C.P. Cavafy’s “Waiting for the Barbarians”
January 18th, 2007Save as PDF
The Greek poet C. P. Cavafy is perhaps best-known in America for his "Ithaka," which was read at the funeral service for Jacqueline Kennedy Onassis. I have also heard it read at weddings and commencements and it always seems to work. Life is a journey after all.
"Waiting for the Barbarians" also resonates today. I’ve read it many times but when I came across it a few days ago, it seemed more relevant than ever. As for who the barbarians are, take your pick.
Waiting for the Barbarians
C. P Cavafy
Translated from the Greek by Edmund Keeley and Philip Sherrard
What are we waiting for, packed in the forum?
The barbarians are due here today.
Why isn’t anything going on in the senate?
Why have the senators given up legislating?
Because the barbarians are coming today.
What’s the point of senators and their laws now?
When the barbarians get here, they’ll do the legislating.
Why did our emperor set out so early
to sit on his throne at the city’s main gate,
in state, wearing the crown?
Because the barbarians are coming today
and the emperor’s waiting to receive their leader.
He’s even got a citation to give him,
loaded with titles and imposing names.
Why have our two consuls and praetors shown up today
wearing their embroidered, their scarlet togas?

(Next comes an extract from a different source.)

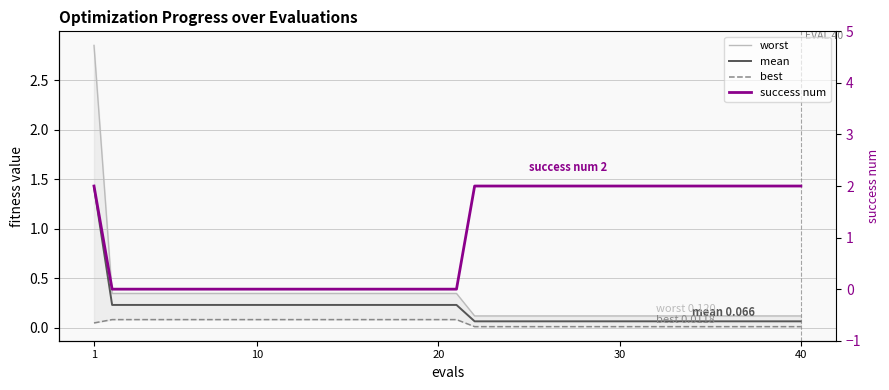

True or false: best and success num cross at least once.

True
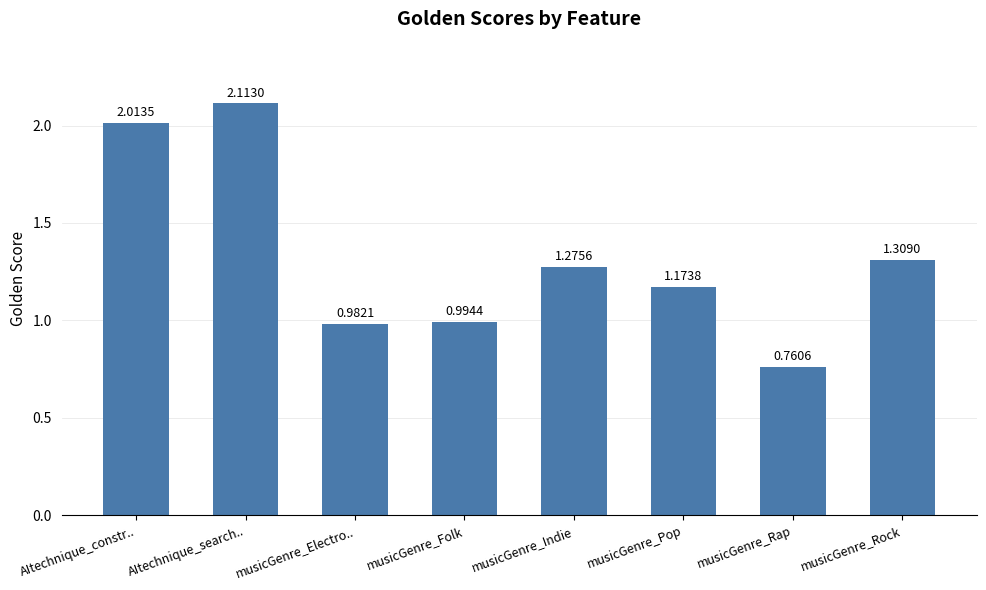

At which category does the chart reach its peak across all series?

AItechnique_search..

Why have they put on bracelets with so many amethysts,
rings sparkling with all those emeralds?
Why are they carrying elegant canes
so beautifully worked in silver and gold?
Because the barbarians are coming today
and things like that dazzle barbarians.
And why don’t our distinguished orators push forward as usual
to make their speeches, say what they have to say?
Because the barbarians are coming today
and they’re bored by rhetoric and public speaking.
Why this sudden bewilderment, this confusion?
(How serious everyone looks.)
Why are the streets and squares rapidly emptying,
everyone going home so lost in thought?
Because it’s night and the barbarians haven’t come.
And some people just in from the border say
there are no barbarians any longer.
Now what’s going to happen to us without them?
The barbarians were a kind of solution.